Et, je dois bien l'admettre, tout cela a été précédé par des mois et des années de stress dû à mon emploi, à un négativisme chronique, une sorte de programmation mentale à voir avec cynisme tout ce qui m'entoure ou dont j'entend parler par les autres ou les infos, ce qui m'amenais invariablement à chialer ou à ressentir rage ou colère pratiquement tous les jours, jour après jour, depuis des années.

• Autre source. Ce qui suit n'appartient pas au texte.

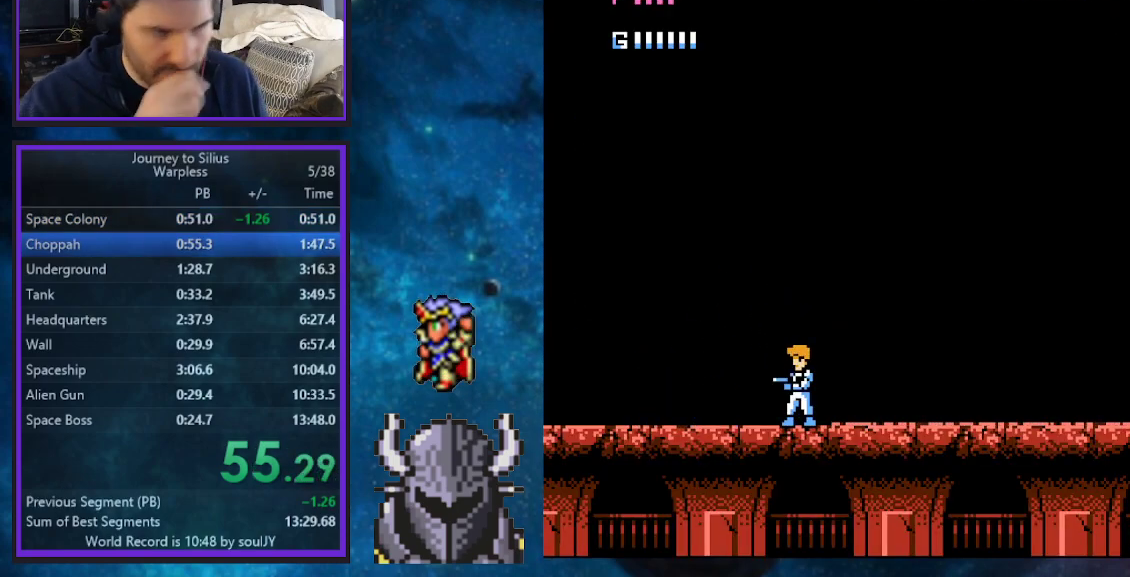
{"buttons": [], "events": []}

Mon expérience de mes deux dernières dépressions montre un pattern similaire. Cependant, à la différence de ce que je vis présentement, ces deux dépressions ont toujours eu un élément déclencheur bien précis. Pour la première, ce fut une grosse chicane avec Lola. Je me suis couché le soir, et dès que j'ai ouvert les yeux le lendemain, boum, j'étais en plein dedans. Pour la deuxième, ça a pris deux longues soirées à écouter Copine pleurer sur sa rupture récente avec son conjoint. Encore une fois, le déclenchement a été immédiat dès mon réveil au lendemain de la deuxième soirée.

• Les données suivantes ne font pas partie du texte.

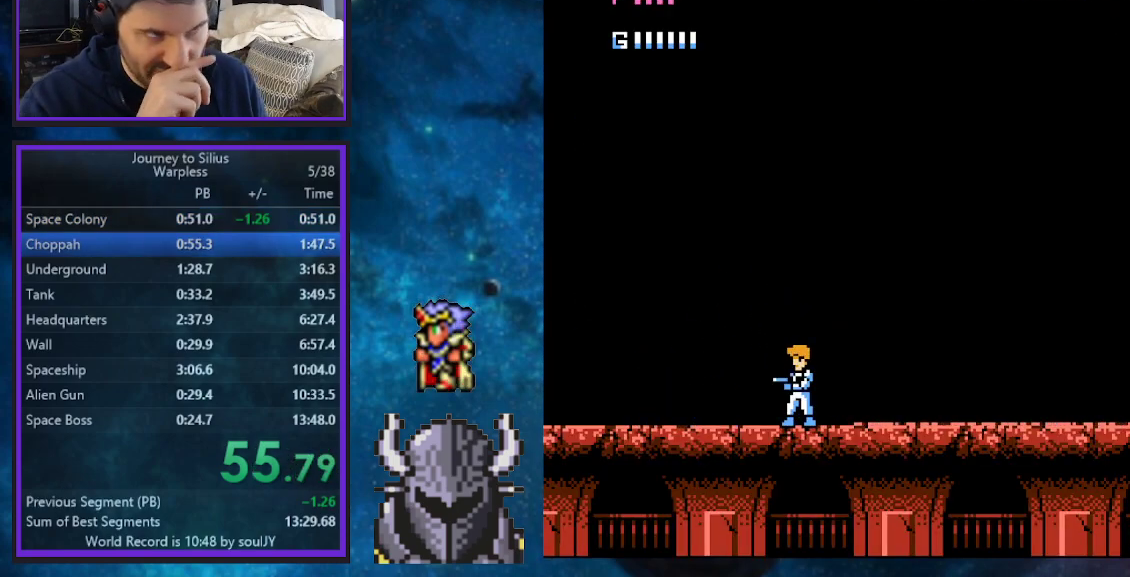
{"buttons": [], "events": []}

Cette fois, la dépression est apparue de façon plus diffuse, moins instantanée, et comme je l'ai dit plus haut, moins intense. Et je ne peux pas vraiment identifier un évènement précis qui l'a déclenchée.

Cette fois, je me sens plus en contrôle, plus courageux, plus enclin à faire face, à affronter mes sensations négatives et mon angoisse. Je sais que ce que je ressens là ne correspond pas à la réalité, je sais que je ne resterai pas "pogné" comme ça. Je sais que, même si j'en ai envie en ce moment, je ne dois pas remettre en question tous mes choix, tous mes projets, ni les accuser de ce qui m'arrive.

C'est cependant une bonne leçon d'humilité. Je me plaisais à me croire fort, en contrôle, au dessus de mes affaires. Je me croyais maintenant à l'abris d'une rechute. Je me suis laissé aller, au fil des années, à retomber dans mes vieux patterns mentaux, qui malheureusement semblent être ma tendance naturelle, mais qui m'ont par le passé plongé dans cette détresse et cette souffrance que je ne souhaite à personne. Comme un ex-fumeur qui se croit capable d'en griller une seule, ou un ex-alcoolique qui se dit qu'un seul petit verre ne peut plus lui faire de mal.

Je ne sais pas combien de temps ça durera cette fois. Les deux premières dépressions ont duré plusieurs semaines chacune, des semaines qui nous paraissent une éternité quand on souffre, tout autant qu'on souffrirait d'une douleur physique, et qu'on doit endurer cette souffrance de façon quasi ininterrompue, du matin au soir (ce qui ne semble pas être le cas cette fois, heureusement). Mais je vais combattre cette dépression comme on combat toute névrose: en lui résistant, en refusant de céder aux angoisses, en me forçant à faire tout ce que je ferais si j'étais dans un état normal, même si je n'en retire aucun plaisir, en cernant mieux les processus mentaux qui me permettent de déclencher une rémission ou un amoindrissement de l'angoisse, en refusant de laisser les pensées noires envahir chaque moment de ma journée. Bref, en forçant mon cerveau à se rééquilibrer chimiquement. Puis, je devrai apprendre une bonne fois pour toute à laisser tomber mon attitude cynique, à ne plus me laisser atteindre par les choses que je déteste et auxquelles je suis exposé quotidiennement, ce qui m'expose également quotidiennement à de hauts niveaux de stress.

Ma vie va trop bien, et mon avenir s'annonce trop bien, pour que je me le laisse empoisonner de la sorte.